The second issue is strategic and practical. Patents require disclosure. You are trading secrecy for a government-backed right to exclude others. Sometimes that is exactly the right move, especially when your invention is likely to be independently developed by competitors, and you want a clear, enforceable right. Other times, particularly when the value lies in a fast-evolving workflow or in business know-how that you would not want to publish, the patent bargain starts to look less attractive.

This is where trade secret law often becomes the most business-friendly option for protecting AI-related value, at least right now.

Trade secrets are not about authorship or inventorship. They are about confidentiality and value.
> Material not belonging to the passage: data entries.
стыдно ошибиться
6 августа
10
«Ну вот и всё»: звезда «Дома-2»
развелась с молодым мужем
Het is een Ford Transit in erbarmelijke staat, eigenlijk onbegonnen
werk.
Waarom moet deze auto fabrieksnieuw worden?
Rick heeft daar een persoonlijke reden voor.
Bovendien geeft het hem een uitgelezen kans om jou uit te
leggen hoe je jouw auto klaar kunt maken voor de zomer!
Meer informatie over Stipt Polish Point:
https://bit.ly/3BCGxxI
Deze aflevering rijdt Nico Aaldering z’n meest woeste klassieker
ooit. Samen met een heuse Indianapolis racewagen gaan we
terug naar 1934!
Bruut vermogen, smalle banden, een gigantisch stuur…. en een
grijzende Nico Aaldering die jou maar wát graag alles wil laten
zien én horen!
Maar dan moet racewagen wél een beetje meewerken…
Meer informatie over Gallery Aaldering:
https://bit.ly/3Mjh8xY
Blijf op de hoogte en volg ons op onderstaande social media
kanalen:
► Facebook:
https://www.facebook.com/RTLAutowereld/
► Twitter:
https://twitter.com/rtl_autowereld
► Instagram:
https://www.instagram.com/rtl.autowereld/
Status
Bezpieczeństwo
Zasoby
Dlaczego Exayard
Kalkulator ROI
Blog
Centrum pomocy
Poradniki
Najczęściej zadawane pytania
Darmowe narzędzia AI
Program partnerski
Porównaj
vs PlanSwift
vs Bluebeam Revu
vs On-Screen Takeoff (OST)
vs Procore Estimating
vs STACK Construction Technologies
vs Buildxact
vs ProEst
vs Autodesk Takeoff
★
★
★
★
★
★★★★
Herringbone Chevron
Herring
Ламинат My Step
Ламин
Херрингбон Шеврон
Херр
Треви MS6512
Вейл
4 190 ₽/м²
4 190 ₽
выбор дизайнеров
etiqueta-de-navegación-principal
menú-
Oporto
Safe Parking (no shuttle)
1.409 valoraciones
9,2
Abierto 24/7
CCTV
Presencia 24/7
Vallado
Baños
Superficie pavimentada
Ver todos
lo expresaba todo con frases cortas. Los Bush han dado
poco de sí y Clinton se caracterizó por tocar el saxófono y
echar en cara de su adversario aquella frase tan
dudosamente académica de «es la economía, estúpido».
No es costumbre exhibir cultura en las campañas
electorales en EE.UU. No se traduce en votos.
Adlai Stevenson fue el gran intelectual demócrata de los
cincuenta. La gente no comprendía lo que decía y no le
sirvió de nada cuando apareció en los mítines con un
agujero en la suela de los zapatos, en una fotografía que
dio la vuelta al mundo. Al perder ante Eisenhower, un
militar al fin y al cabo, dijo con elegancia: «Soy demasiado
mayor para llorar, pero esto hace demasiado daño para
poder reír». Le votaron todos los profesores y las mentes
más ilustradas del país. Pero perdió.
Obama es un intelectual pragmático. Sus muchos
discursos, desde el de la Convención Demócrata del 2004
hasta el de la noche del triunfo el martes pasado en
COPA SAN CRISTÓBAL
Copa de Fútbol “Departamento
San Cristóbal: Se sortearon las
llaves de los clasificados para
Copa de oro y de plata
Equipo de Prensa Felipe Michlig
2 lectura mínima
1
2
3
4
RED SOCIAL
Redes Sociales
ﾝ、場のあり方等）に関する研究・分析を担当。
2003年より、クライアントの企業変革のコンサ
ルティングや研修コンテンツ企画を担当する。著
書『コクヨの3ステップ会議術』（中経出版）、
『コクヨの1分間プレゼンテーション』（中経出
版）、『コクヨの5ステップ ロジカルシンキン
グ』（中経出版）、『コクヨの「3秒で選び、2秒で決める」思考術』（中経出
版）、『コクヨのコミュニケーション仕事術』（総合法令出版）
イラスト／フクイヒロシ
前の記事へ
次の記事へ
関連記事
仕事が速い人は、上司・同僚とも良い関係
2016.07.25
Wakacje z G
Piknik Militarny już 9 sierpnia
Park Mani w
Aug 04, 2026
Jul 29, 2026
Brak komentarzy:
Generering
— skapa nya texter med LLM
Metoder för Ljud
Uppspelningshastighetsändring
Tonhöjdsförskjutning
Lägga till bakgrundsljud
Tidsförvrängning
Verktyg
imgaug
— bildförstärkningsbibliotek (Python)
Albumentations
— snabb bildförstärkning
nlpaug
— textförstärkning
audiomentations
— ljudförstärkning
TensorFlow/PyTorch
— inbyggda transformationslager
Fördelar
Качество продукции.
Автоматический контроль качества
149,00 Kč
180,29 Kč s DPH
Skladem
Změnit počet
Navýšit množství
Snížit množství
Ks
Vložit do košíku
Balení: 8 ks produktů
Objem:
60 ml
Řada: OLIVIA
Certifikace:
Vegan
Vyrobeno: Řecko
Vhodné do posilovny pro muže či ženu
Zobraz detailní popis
In general terms, a trade secret is information that is not generally known, that has economic value because it is not generally known, and that is subject to reasonable measures to keep it secret.

That definition turns out to fit a surprising amount of what businesses are actually building with AI.

Many companies are not trying to protect a single output in isolation. They are trying to protect a repeatable capability. They want to protect the workflow that consistently produces high-quality results, the prompt library that makes the model behave, the training data they curated, the evaluation methods they developed, the internal playbooks that keep things compliant, and the system that turns a general-purpose model into something specialized and reliable.

Those are not always good candidates for copyright or patents. They are often excellent candidates for trade secret protection, as long as the company treats them like secrets.

That last part matters. Trade secret protection is powerful, but it is not passive. You do not get it because information feels confidential. You get it because you took reasonable steps to keep it confidential. That usually means contracts, access controls, vendor discipline, internal policies, and a habit of asking, before you share something, whether sharing it destroys the value you are trying to protect. It also means thinking carefully about what you upload into third-party systems, including AI tools, and under what terms.

Trade secret law also has limits. It will not stop someone who independently develops the same idea without misappropriating it from you. It also will not help if what you are protecting is easy to reverse engineer from the public product. That is why, in some cases, patents still make sense. It is also why a good protection strategy is often layered rather than single-track.

In practice, many businesses will do best by thinking in categories. Some assets can be shaped into human-authored expression and protected by copyright, especially if you build a workflow that includes meaningful human writing, editing, and creative control. Some innovations can be protected with patents, if they are truly inventions and if the disclosure tradeoff is worth it. And much of the most valuable AI-related advantage, the internal know-how, the data, the process, the guardrails, and the system design, should be treated as a trade secret program, not an afterthought.

If you are using AI in your business, the most useful early step is often not filing something. It is taking inventory. What are we creating that has lasting value? What would actually hurt if a competitor got it? What do we currently expose without thinking? And are we behaving as if our workflows are assets, or as if they are disposable conveniences?

That shift in mindset is where I see the next year heading, toward clearer thinking about what kinds of value AI is creating inside businesses, and which legal tools fit that value best.